A letter to Boris

Dear Boris,

Our paths have crossed intermittently over the past four decades, at school and university, and then when you were editor of The Spectator. Congratulations on becoming Britain’s Foreign Secretary! As Russia is my area of specialization, I hope that you won’t consider it presumptuous of me to offer you some advice on Anglo-Russian relations.

  1. Consult people other than the usual Russian ‘experts’. I know from previous encounters that you have an open mind. Consult widely. People like Bill Browder, Ed Lucas, Peter Pomerantsev, and Luke Harding dominate the discourse about Russia in the UK, but they present a very one sided, and rather exaggerated, view of Russia. Read instead what people such as Richard Sakwa and Mary Dejevsky are saying. They are far from being ‘Kremlin stooges’, and they will provide you with a far more nuanced picture.

→ **Data lines**:
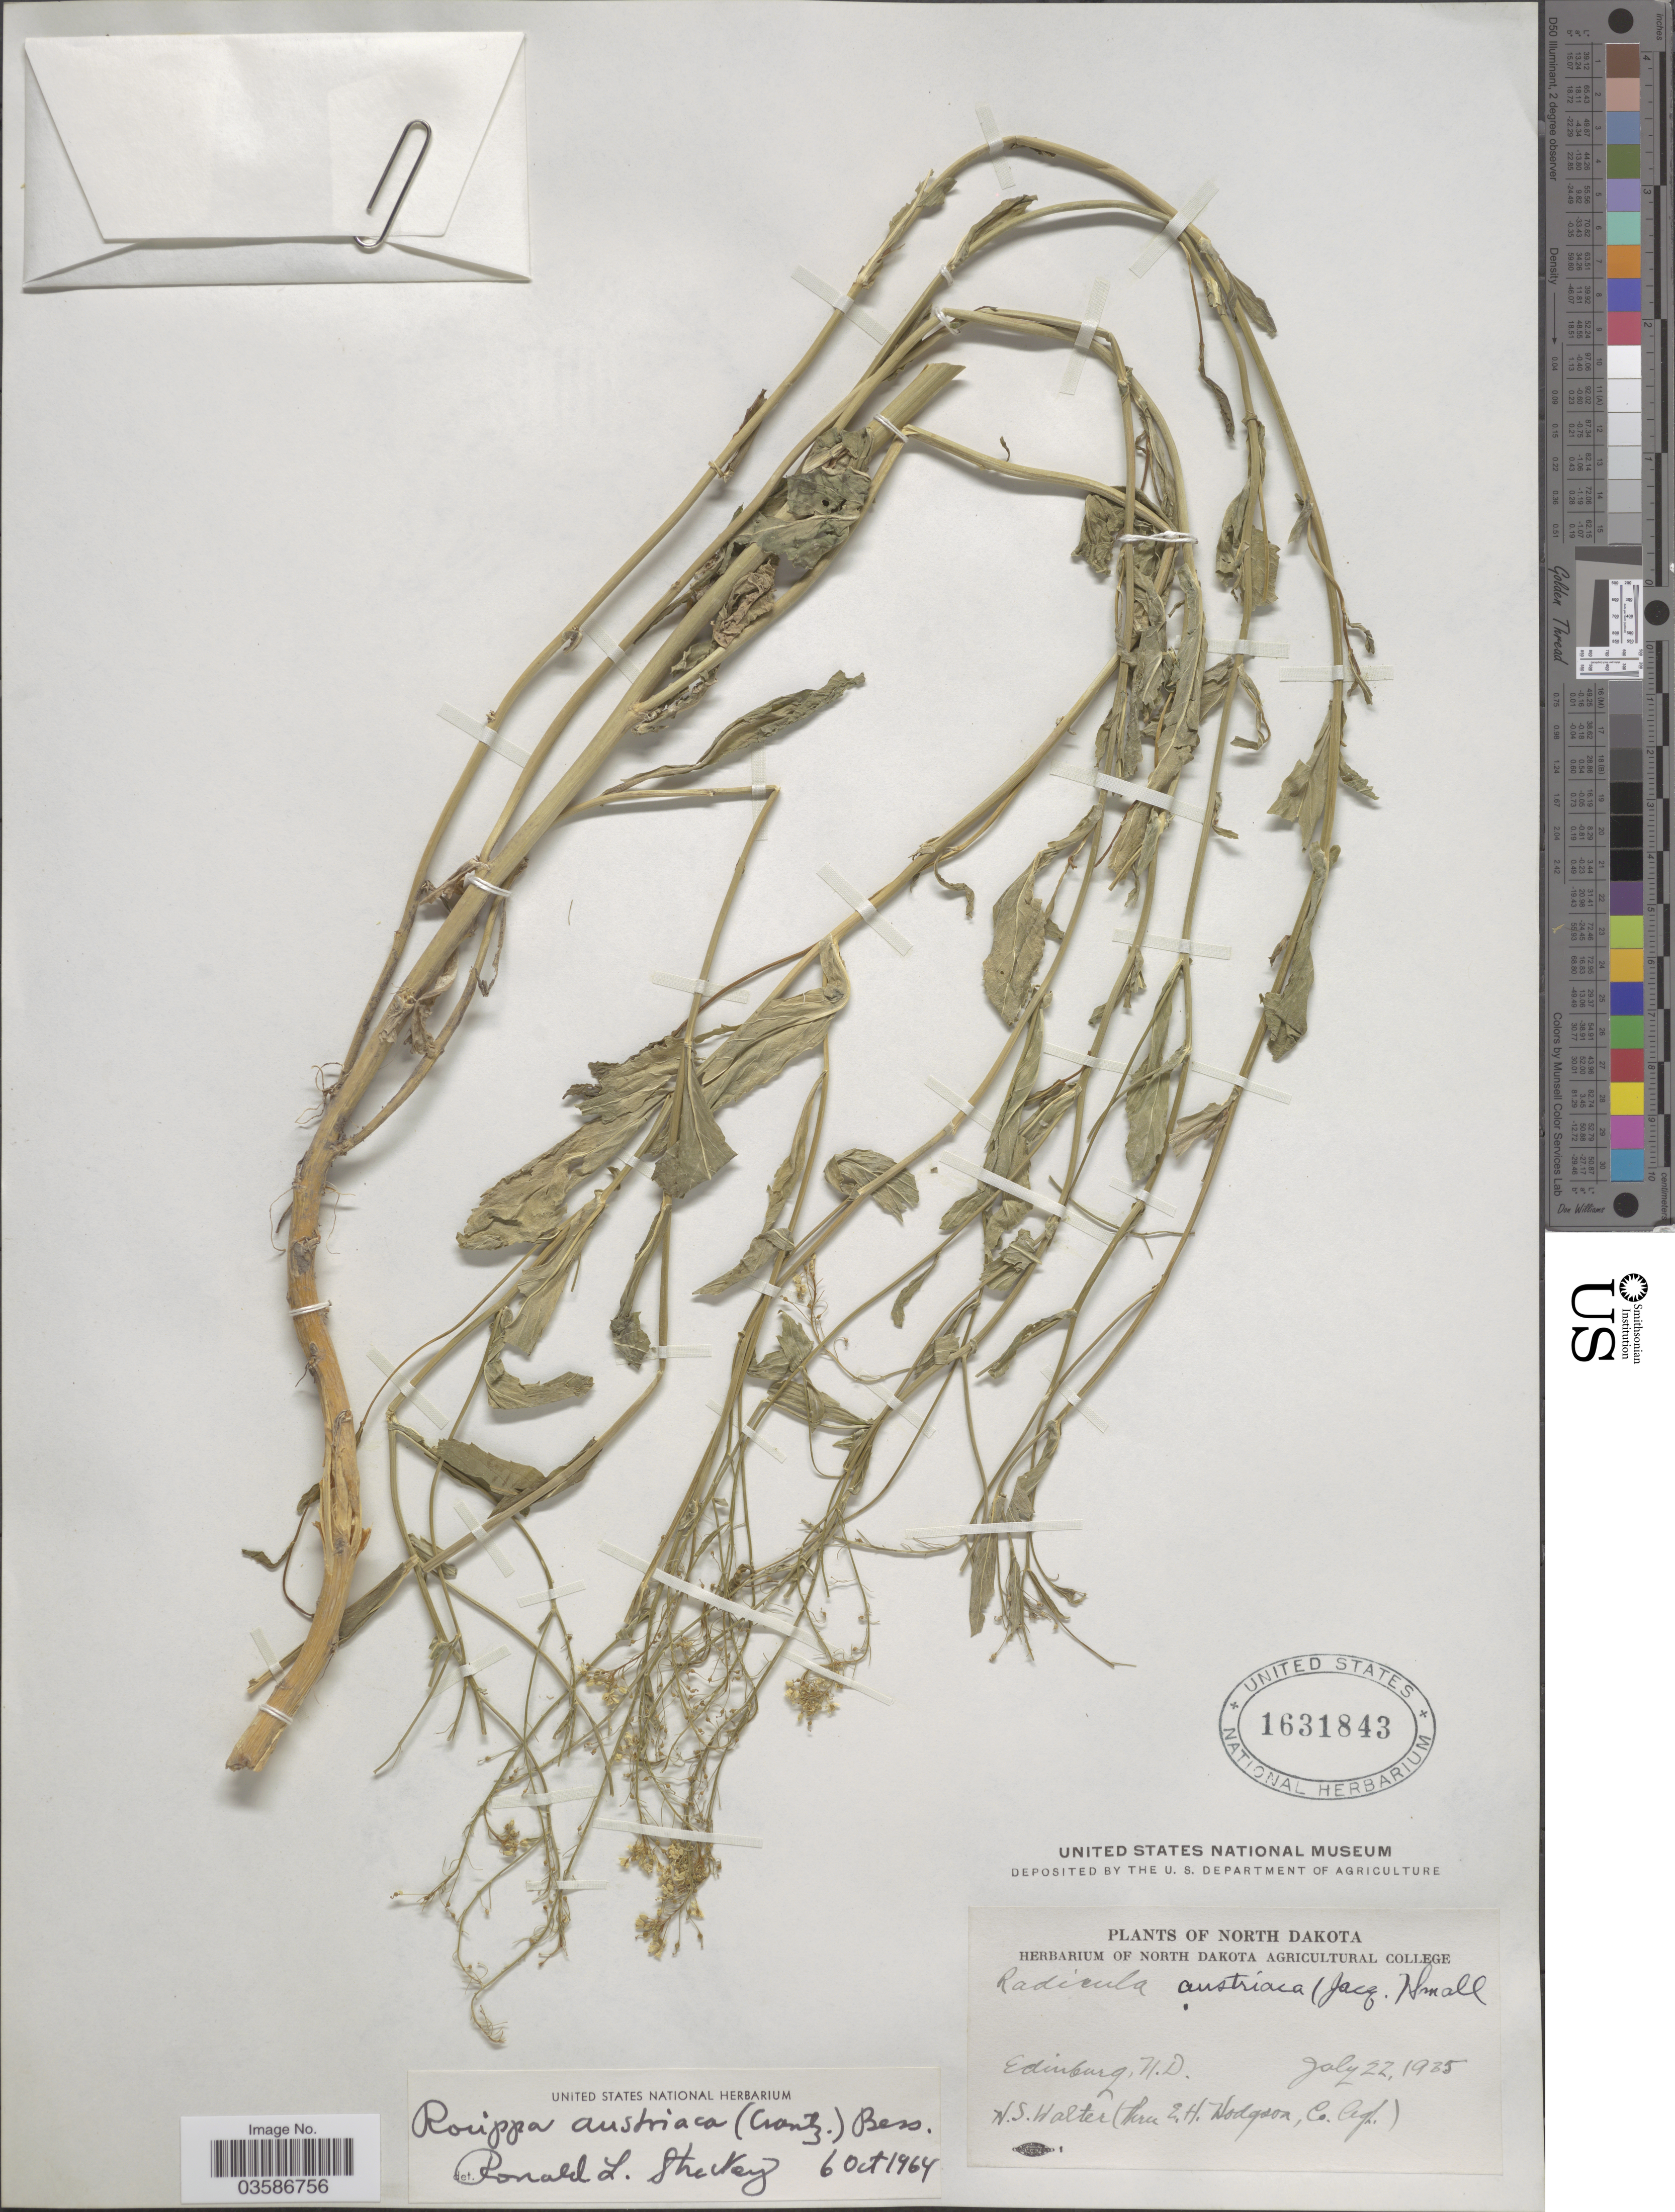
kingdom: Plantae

→ **Requirements**:
**A.** In the letter to Boris, whom does the writer suggest reading for a more nuanced picture of Russia?
**B.** Write the next part of the letter to Boris, picking up after its first point of advice on Anglo-Russian relations.

→ **Answers for the exercise**:
**A.** Richard Sakwa and Mary Dejevsky.

**B.**
  2. Remember that Russia is more than Vladimir Putin. There is a tendency to personify our issues with Russia, to make it out that everything we dislike is the fault of Vladimir Putin, and that if he were to leave office Russia would start acting very differently. This is incorrect. Russia is rather more democratic than people imagine, in the sense that government policy reflects public opinion reasonably well. If anything, in the realm of foreign policy, Putin is slightly more moderate than a lot of the Russian public. There is next to no pressure on him to act in a more friendly way towards the West. On the contrary, the main opposition parties – the Communists, Zhirinovsky’s Liberal Democratic Party, and Just Russia – continually urge him to take a harder line. Putin doesn’t do so, because he has to seriously consider the costs and benefits of his actions, but you should not imagine that whoever succeeds him will be free to suddenly change policy in a pro-Western direction.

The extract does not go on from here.